→ 文書セクション:
* * *
ESGによるインパクトの加速

 CEOは、ESGイニシアチブが自身のビジネスにとって、特に財務業績を改善し成長を促すという点で重要であることを認識しています。実際、グローバル全体のCEOの69%がESG課題に関する報告やその透明性の向上に対するステークホルダーからの要求が増えていると答えています。これは2021年調査では58%でした。このようななか、CEOの3分の1以上(38%)は、自社が説得力のあるESGストーリーを伝えることに苦労していると回答しています。

 日本企業においても、78%が同要求の高まりを認識しています。2021年調査でも71%と、過去から継続してグローバル全体(2021年調査では58%)に対し高い傾向が出ており、CEOの重要な課題となっていると言えます。
* * *
→ 提供データ:
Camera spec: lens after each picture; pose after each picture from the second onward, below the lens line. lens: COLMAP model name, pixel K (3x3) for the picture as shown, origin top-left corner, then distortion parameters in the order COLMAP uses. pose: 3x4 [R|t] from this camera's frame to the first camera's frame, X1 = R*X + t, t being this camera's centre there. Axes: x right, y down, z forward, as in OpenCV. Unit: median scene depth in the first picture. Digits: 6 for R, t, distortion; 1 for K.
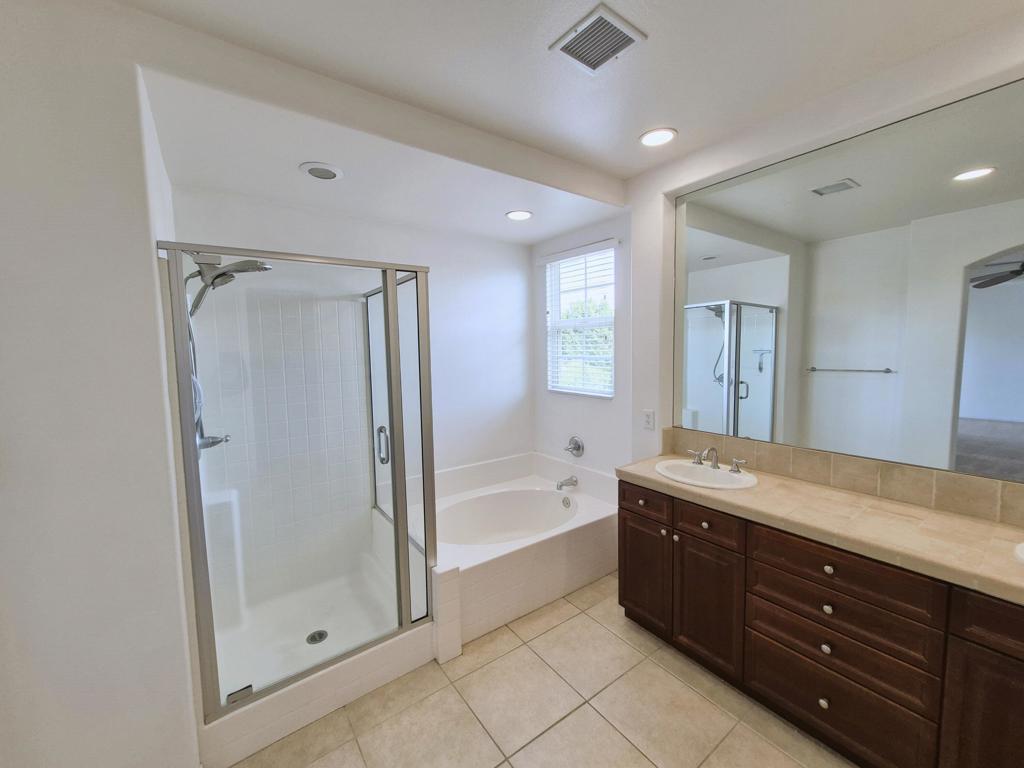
* * *
→ 作業項目 1:
ESGに関する文章をもとに、次の問いに答えよ。
(a) 2021年調査で、ESG課題の報告や透明性向上へのステークホルダーの要求が増えていると答えたグローバル全体のCEOの割合は何%か。
(b) 自社が説得力のあるESGストーリーを伝えることに苦労していると回答したCEOの割合は何%か。
(c) 日本企業のうち、同要求の高まりを認識している割合は何%か。
→ 作業項目 2: ESGに関する文章で、日本企業にとってこの要求がCEOの重要な課題になっていると言える根拠は何か。1～3文で説明せよ。
→ 作業項目 3: ESGに関する文章を、最後の文の後から書き継げ。

→ 解答欄 1:
(a) 58%
(b) 38%
(c) 78%

→ 解答欄 2: 日本企業では78%が同要求の高まりを認識しており、2021年調査でも71%だった。過去から継続して、グローバル全体（2021年調査では58%）より高い傾向が出ているためである。

→ 解答欄 3:
ESG課題に関する報告やその透明性の向上に対する投資家、規制当局、顧客などのステークホルダーからの要求が高まっている

ESG課題に関する報告やその透明性の向上に対する投資家、規制当局、顧客などのステークホルダーからの要求が高まっている

 グローバル全体のCEOの約半数(45%)はESG施策の進展が企業の財務パフォーマンスを改善すると考えており、1年前の37%から増加しています。しかし、経済の不確実性が続いていることもあり、半数が今後6カ月間に既存あるいは計画中のESGの取組みについて、一時中断あるいは見直しを検討すると回答しており、34%は中断の判断あるいは見直しを実施済みと回答しました。

 日本企業においても、37%はESG施策の進展が自社の財務パフォーマンスを改善すると考えており、2021年の36%から微増しているものの、グローバル全体に対し低い傾向が出ています。またグローバル全体の動向と同様、半数が今後6カ月間に、現行あるいは計画中のESGへの取組みについて、一時中断あるいは見直しを検討すると回答し、32%がすでに中断の判断あるいは見直しを実施済みと回答しています。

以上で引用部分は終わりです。